[Data extracted from a collection]
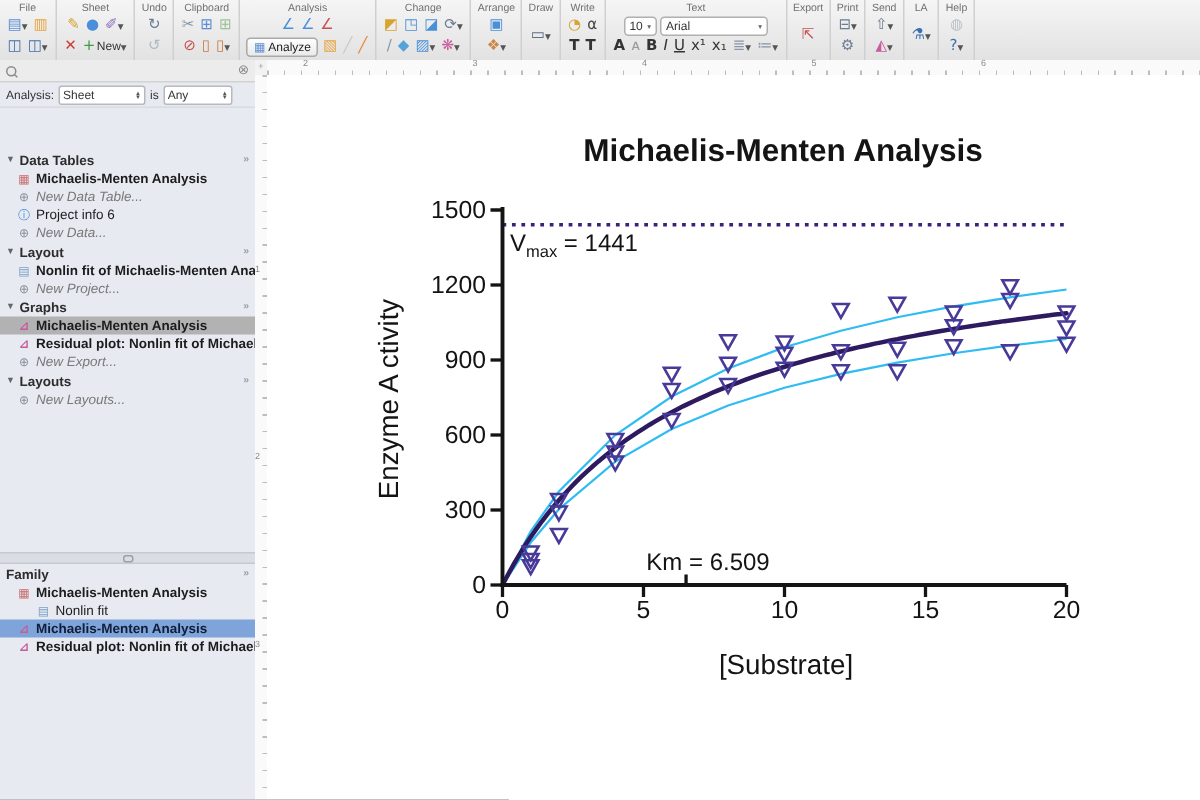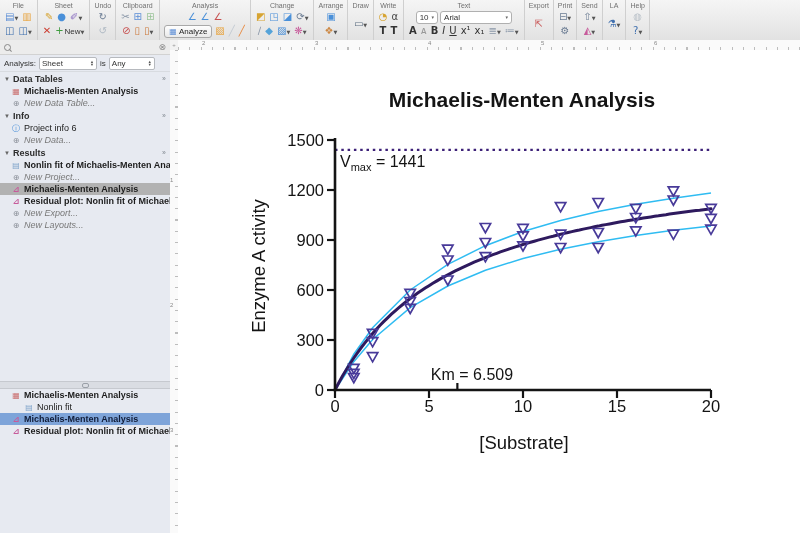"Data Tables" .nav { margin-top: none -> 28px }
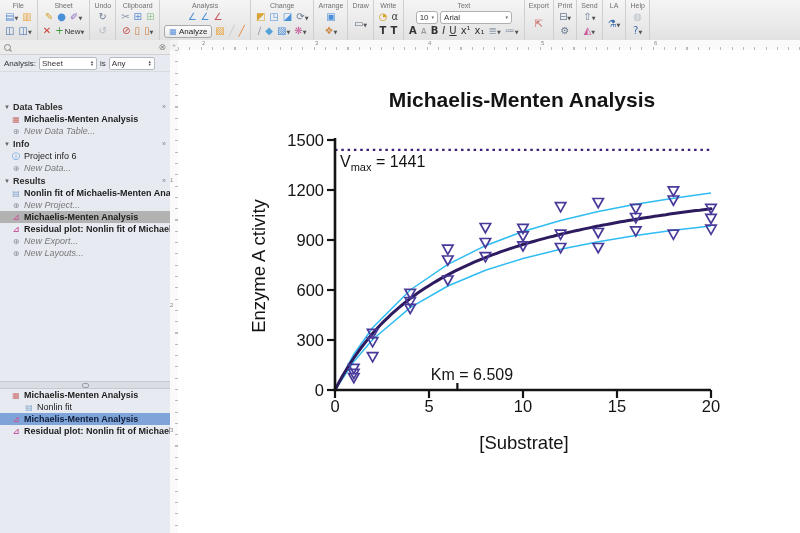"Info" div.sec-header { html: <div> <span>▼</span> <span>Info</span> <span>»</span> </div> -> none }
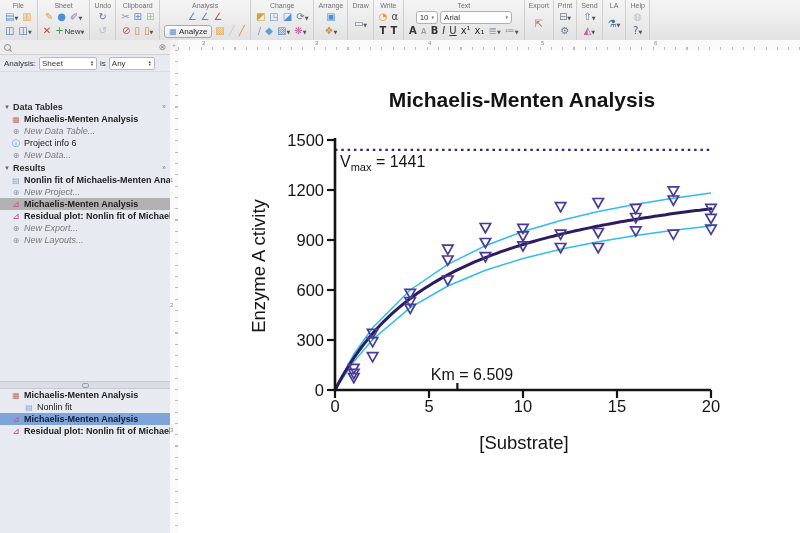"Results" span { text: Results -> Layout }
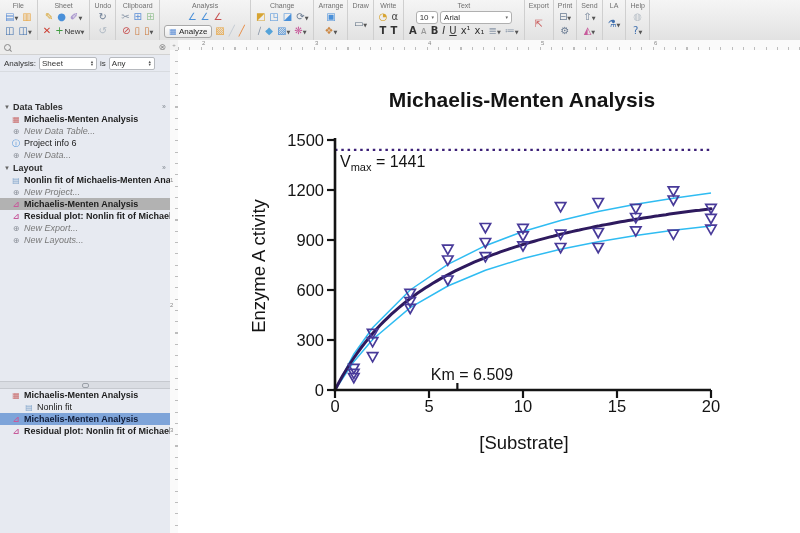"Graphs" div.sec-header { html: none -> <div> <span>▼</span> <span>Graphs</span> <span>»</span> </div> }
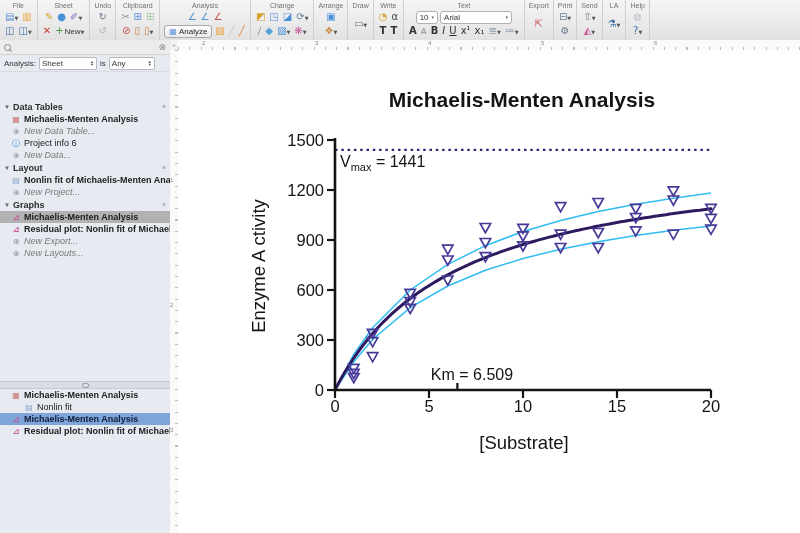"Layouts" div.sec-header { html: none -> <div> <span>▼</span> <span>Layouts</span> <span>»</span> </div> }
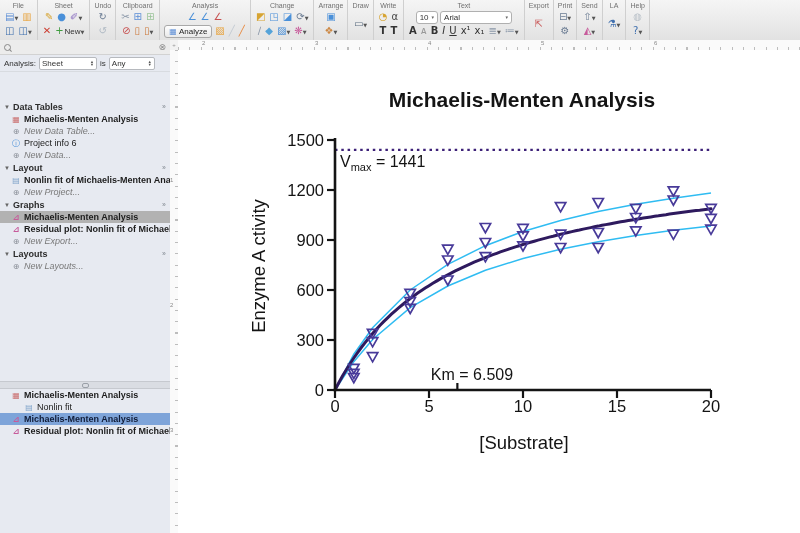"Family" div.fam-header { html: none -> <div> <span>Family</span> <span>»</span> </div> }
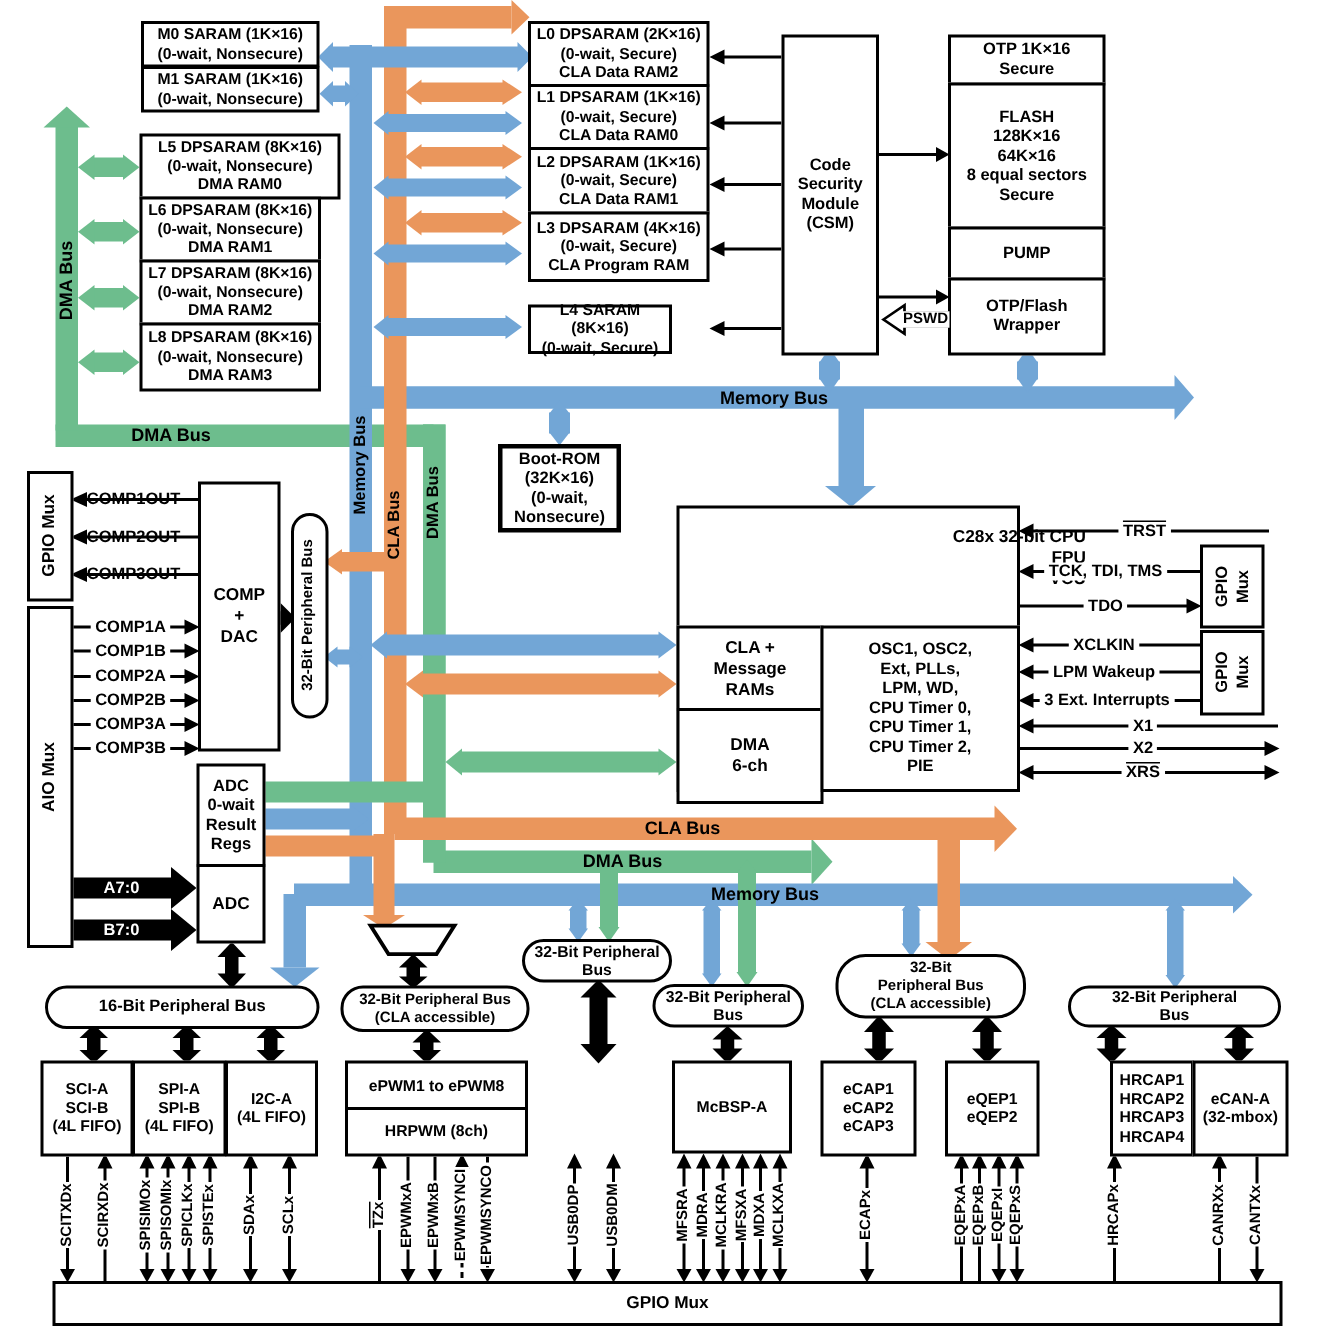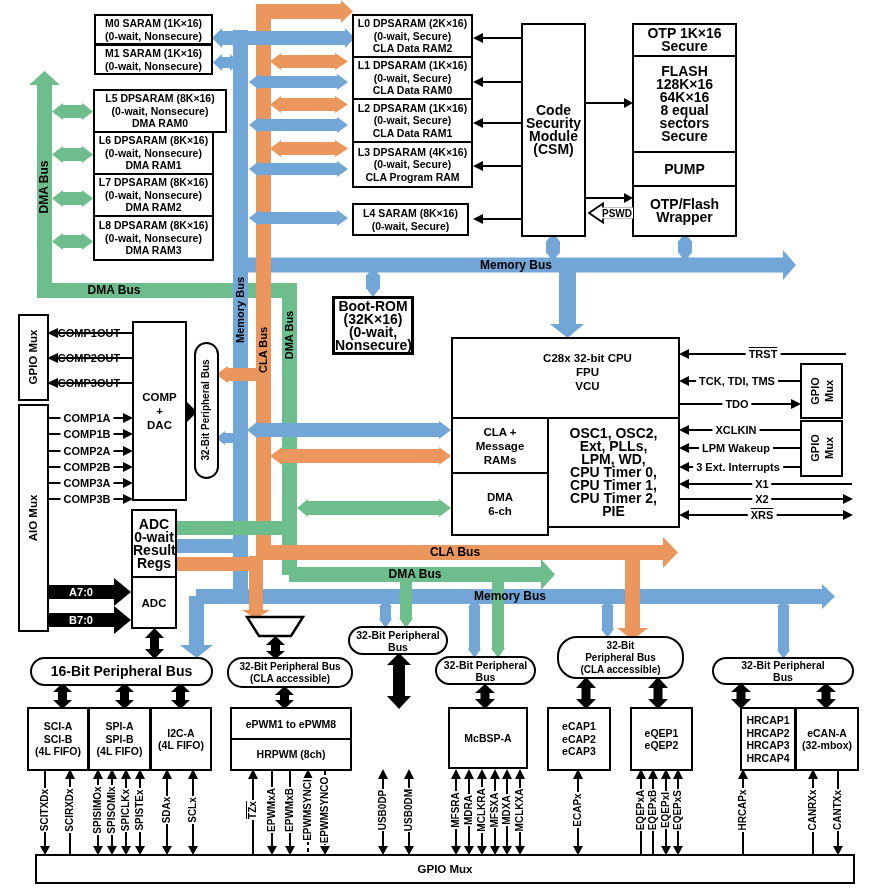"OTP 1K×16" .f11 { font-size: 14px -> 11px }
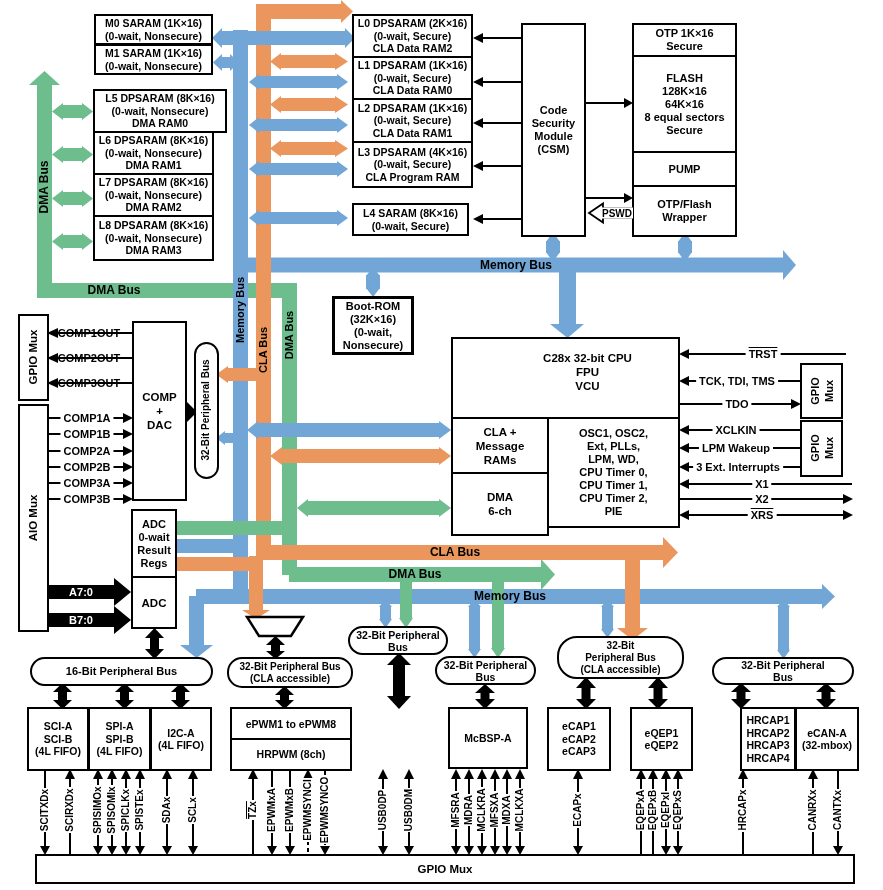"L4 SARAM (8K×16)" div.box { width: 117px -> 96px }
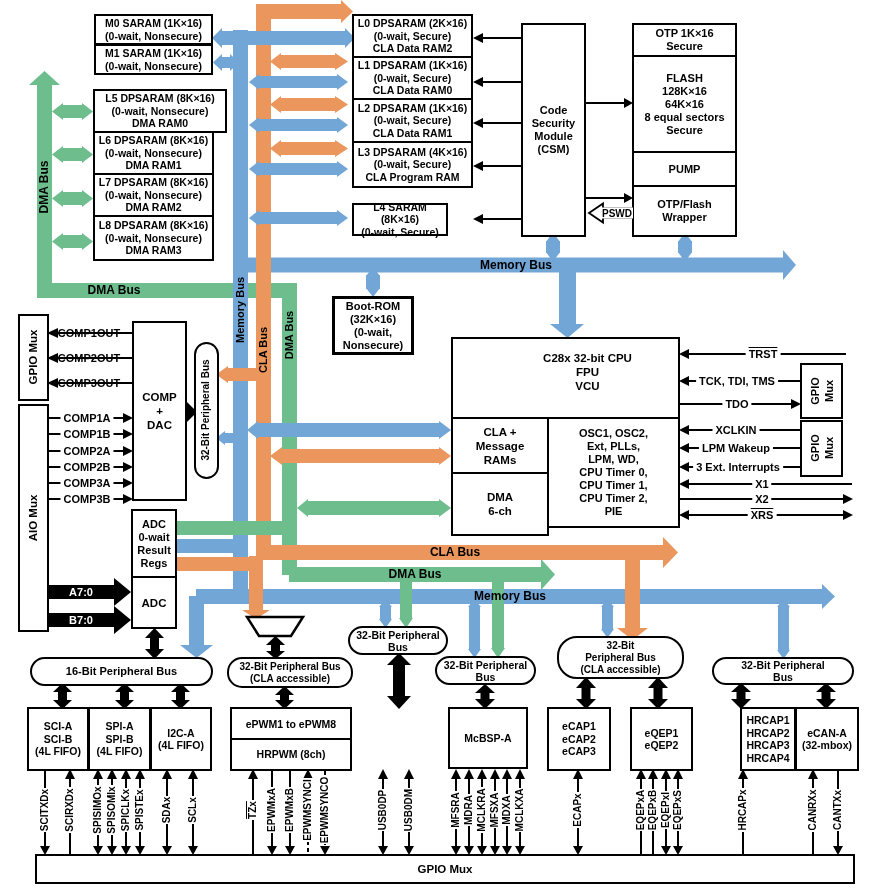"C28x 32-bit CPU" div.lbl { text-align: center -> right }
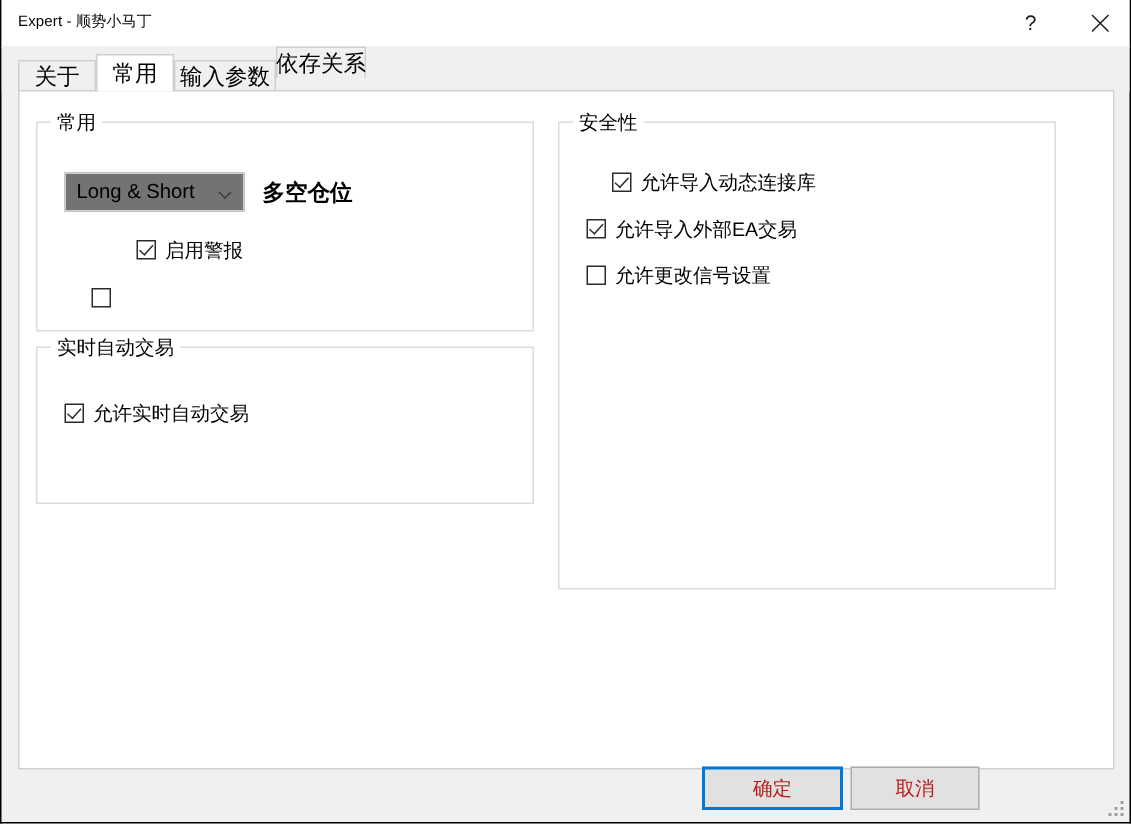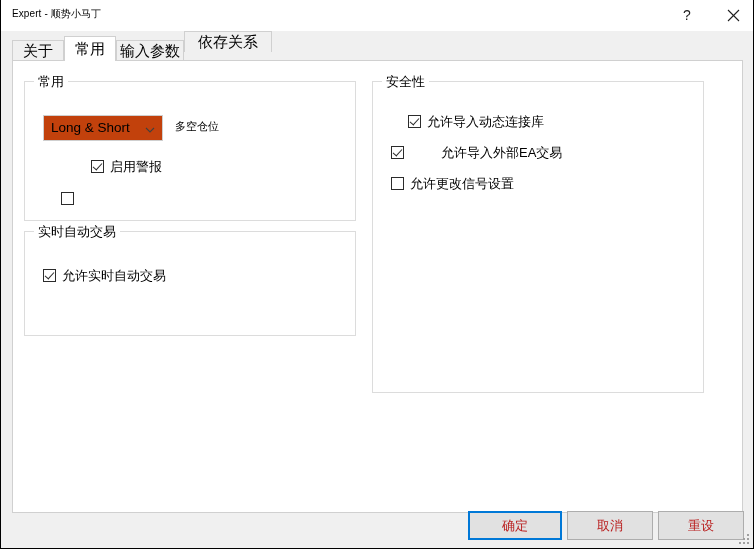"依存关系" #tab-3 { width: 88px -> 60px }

[Problem to work on] Could you repeat the data exactly, omitting its pictures?

[Expected output]
"Data Tables" .nav { margin-top: none -> 28px }
"Info" div.sec-header { html: <div> <span>▼</span> <span>Info</span> <span>»</span> </div> -> none }
"Results" span { text: Results -> Layout }
"Graphs" div.sec-header { html: none -> <div> <span>▼</span> <span>Graphs</span> <span>»</span> </div> }
"Layouts" div.sec-header { html: none -> <div> <span>▼</span> <span>Layouts</span> <span>»</span> </div> }
"Family" div.fam-header { html: none -> <div> <span>Family</span> <span>»</span> </div> }
"OTP 1K×16" .f11 { font-size: 14px -> 11px }
"L4 SARAM (8K×16)" div.box { width: 117px -> 96px }
"C28x 32-bit CPU" div.lbl { text-align: center -> right }
"依存关系" #tab-3 { width: 88px -> 60px }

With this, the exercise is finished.